Widow Twanky - no. That’s a deliberate attempt to belittle women.

Merrymouse · 16/04/2023 09:11

Re tampons, some women don’t use them and they tend to disintegrate after a month or two of being carried around.

Even leaving everything else aside, Tampax is not the answer.

SirChenjins · 16/04/2023 09:49

Mirabai · 16/04/2023 08:58

Xpost - I think the point is we’re so used to men parodying women that we see it as part of the wallpaper - whereas parodying black people is clearly wrong.

I’m a poc though not black - I don’t find Alex Guinness’s boot polish role in Passage to India offensive because it’s a genuine performance not a parody. It’s naive and somewhat bizarre and hasn’t aged well but he’s not a minstrel.

Do ’we’ see it as part of the wallpaper? I don’t - I see dames and drags as outdated and misogynistic, but they are usually contained to pantomimes, the stage or drunken parties so not part of the general wallpaper of society. Men dressing as women as fighting for their right to use a female toilet or female prison for example is a very different beast and as offensive as someone colouring their face and identifying as another race or an able bodied person pretending to be disabled.

Mirabai · 16/04/2023 10:05

RuPaul, Dylan Mulvaney, Lily Savage, Edna Everage aren’t limited to pantomime are they..? Sam Smith is going through a drag phase…

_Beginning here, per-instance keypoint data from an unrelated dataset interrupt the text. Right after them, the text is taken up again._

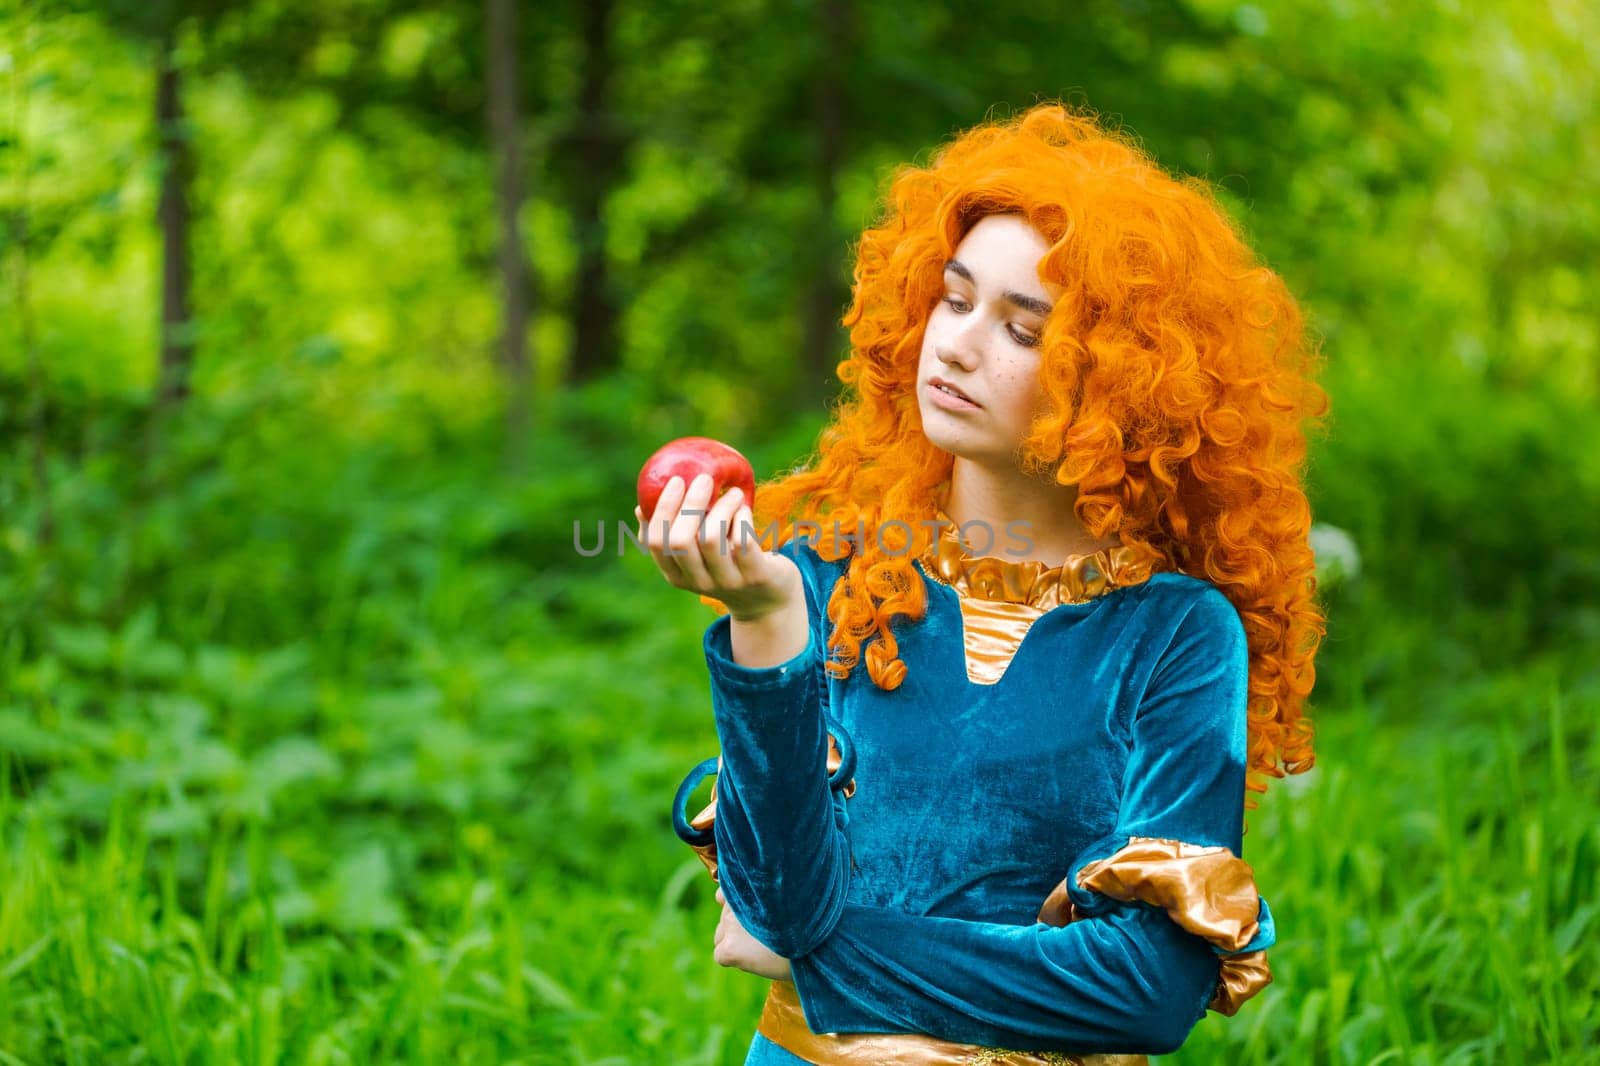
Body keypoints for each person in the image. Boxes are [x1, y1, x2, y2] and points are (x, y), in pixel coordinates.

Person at [640, 103, 1327, 1065]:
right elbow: (774, 902)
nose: (956, 345)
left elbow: (1146, 992)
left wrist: (827, 957)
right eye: (954, 300)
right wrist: (765, 623)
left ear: (1117, 382)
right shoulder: (830, 576)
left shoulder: (1172, 633)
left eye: (1022, 328)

SirChenjins · 16/04/2023 10:07

Is that in response to me @Mirabai ?

Mirabai · 16/04/2023 10:14

Yes

Kernackered · 16/04/2023 10:15

I'm not sure if anyone has suggested this before, but I would bet my house that Dylan has Histrionic Personality Disorder. He needs help, not affirmation

SirChenjins · 16/04/2023 10:36

Mirabai · 16/04/2023 10:05

RuPaul, Dylan Mulvaney, Lily Savage, Edna Everage aren’t limited to pantomime are they..? Sam Smith is going through a drag phase…

They are stage personas - as far as I know RuPaul isn’t part of the TRA activist movement to use single sex spaces

SirChenjins · 16/04/2023 10:37
  • Dylan Mulvaney excepted
Mirabai · 16/04/2023 10:51

They’re TV/media not stage. Never said they were TRA - and that’s not the point.